[EXERCISE] In the items below, find each line that contains the string "custom" and copy every such line in full.
# START OF MATERIALS PROVIDED
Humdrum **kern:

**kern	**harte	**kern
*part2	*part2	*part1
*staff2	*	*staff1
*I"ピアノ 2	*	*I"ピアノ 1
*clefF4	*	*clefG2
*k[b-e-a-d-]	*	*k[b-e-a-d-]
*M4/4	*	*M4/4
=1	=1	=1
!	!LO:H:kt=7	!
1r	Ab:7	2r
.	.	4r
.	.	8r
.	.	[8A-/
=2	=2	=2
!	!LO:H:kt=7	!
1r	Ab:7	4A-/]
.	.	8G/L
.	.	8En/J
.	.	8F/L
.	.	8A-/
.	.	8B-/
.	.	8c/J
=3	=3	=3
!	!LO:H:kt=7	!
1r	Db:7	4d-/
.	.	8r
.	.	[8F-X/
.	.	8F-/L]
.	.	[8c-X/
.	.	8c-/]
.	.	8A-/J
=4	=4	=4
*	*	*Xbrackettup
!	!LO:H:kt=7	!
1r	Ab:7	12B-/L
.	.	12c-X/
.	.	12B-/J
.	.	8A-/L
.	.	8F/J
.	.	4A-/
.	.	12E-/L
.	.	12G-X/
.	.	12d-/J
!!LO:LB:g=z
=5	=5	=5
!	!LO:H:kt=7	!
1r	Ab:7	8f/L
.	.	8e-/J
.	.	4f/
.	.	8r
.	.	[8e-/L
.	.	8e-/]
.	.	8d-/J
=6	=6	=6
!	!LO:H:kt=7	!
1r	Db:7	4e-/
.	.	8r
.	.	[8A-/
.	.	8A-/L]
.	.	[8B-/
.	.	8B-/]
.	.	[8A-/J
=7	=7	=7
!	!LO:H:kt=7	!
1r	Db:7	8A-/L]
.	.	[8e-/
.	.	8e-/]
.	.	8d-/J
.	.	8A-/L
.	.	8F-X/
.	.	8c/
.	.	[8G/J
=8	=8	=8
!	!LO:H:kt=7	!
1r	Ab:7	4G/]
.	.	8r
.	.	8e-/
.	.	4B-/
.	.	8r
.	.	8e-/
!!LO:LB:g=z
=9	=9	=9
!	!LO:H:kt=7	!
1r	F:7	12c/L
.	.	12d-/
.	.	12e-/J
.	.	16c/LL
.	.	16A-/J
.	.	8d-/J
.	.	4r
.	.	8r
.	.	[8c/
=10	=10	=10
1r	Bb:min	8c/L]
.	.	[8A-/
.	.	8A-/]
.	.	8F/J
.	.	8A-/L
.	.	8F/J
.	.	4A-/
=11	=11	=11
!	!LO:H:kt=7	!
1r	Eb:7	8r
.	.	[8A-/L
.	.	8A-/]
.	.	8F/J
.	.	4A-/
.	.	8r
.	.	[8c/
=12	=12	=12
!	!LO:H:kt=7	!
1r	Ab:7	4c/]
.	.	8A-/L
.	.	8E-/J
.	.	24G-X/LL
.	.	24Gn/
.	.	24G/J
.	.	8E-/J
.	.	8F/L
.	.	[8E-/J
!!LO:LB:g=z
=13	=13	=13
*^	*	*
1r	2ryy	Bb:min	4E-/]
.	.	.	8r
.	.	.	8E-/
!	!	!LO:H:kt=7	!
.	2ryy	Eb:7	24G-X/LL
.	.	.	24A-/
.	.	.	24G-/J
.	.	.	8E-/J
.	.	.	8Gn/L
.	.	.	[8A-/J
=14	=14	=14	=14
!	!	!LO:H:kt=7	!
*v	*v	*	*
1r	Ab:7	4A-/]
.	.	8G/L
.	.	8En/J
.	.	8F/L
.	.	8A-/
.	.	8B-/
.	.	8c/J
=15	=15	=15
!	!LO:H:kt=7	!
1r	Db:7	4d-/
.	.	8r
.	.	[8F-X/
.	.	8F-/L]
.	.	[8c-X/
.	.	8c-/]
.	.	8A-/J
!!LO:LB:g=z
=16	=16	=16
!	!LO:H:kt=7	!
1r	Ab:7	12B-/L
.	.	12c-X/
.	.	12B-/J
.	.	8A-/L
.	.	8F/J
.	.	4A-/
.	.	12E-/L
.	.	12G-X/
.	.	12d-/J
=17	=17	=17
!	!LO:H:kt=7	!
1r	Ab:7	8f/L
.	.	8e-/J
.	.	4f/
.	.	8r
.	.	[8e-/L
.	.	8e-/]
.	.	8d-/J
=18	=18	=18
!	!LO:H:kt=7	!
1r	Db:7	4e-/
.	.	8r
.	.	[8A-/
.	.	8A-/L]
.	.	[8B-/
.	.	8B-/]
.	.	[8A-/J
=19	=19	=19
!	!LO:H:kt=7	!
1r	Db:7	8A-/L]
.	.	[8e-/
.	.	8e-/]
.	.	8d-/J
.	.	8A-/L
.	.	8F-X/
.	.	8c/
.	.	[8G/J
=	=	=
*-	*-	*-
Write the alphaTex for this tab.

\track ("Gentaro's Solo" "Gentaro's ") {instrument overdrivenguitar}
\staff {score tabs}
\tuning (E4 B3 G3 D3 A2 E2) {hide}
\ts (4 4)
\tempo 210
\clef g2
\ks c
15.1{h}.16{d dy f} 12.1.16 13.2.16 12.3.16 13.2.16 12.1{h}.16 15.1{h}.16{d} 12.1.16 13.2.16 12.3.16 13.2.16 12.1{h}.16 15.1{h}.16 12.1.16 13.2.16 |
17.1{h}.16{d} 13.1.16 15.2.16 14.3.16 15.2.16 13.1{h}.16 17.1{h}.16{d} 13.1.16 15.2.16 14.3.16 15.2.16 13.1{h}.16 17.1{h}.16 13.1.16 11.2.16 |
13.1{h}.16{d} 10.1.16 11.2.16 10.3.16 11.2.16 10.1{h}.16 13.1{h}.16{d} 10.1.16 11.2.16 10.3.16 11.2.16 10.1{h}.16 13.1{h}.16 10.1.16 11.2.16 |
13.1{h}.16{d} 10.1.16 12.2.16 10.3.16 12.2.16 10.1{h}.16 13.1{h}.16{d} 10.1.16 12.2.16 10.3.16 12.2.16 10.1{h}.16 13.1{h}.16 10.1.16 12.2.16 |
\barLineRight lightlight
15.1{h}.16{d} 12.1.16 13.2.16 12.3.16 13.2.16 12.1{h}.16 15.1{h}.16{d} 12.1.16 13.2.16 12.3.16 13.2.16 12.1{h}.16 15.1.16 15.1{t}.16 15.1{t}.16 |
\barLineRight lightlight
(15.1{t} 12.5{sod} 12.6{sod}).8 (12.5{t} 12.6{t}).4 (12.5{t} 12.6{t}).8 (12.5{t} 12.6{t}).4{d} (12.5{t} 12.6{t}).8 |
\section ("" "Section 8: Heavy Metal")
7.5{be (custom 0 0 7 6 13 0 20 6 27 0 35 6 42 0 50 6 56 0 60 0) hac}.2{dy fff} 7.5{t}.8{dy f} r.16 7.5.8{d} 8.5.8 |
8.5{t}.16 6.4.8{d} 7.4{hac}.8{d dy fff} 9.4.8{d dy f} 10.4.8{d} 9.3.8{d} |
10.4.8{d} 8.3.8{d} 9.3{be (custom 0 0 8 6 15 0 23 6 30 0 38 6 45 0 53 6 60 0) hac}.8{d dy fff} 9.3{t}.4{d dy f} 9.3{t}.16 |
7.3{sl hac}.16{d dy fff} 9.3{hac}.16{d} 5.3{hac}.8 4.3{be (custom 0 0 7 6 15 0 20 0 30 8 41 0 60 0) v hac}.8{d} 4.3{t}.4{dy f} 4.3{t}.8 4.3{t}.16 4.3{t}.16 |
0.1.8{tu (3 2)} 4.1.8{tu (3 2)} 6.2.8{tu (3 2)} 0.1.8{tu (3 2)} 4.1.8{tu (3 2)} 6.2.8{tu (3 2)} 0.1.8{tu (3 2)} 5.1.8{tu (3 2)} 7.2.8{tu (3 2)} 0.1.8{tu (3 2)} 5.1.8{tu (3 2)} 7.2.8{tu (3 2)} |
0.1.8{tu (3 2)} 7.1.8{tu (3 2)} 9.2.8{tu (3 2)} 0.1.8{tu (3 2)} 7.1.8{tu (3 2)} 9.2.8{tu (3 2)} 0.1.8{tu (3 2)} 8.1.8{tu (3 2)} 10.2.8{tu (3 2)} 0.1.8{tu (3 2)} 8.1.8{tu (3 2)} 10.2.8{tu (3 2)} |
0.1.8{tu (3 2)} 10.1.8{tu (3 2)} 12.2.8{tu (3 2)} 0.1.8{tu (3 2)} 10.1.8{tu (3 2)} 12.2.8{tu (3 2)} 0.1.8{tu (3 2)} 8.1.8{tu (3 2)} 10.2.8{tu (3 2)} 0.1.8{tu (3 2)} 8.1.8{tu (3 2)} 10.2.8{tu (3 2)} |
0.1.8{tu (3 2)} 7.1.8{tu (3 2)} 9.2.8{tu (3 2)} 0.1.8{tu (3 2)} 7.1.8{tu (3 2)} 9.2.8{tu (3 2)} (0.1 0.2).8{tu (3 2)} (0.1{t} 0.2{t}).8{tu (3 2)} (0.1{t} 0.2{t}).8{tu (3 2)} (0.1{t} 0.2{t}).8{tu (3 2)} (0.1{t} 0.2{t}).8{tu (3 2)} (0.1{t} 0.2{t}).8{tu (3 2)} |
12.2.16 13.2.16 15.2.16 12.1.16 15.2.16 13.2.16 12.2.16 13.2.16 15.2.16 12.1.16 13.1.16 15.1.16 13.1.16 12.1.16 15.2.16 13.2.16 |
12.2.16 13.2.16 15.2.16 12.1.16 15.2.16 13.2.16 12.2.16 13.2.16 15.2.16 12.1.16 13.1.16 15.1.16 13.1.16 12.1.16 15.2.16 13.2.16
# END OF MATERIALS PROVIDED
[EXERCISE OUTPUT]
7.5{be (custom 0 0 7 6 13 0 20 6 27 0 35 6 42 0 50 6 56 0 60 0) hac}.2{dy fff} 7.5{t}.8{dy f} r.16 7.5.8{d} 8.5.8 |
10.4.8{d} 8.3.8{d} 9.3{be (custom 0 0 8 6 15 0 23 6 30 0 38 6 45 0 53 6 60 0) hac}.8{d dy fff} 9.3{t}.4{d dy f} 9.3{t}.16 |
7.3{sl hac}.16{d dy fff} 9.3{hac}.16{d} 5.3{hac}.8 4.3{be (custom 0 0 7 6 15 0 20 0 30 8 41 0 60 0) v hac}.8{d} 4.3{t}.4{dy f} 4.3{t}.8 4.3{t}.16 4.3{t}.16 |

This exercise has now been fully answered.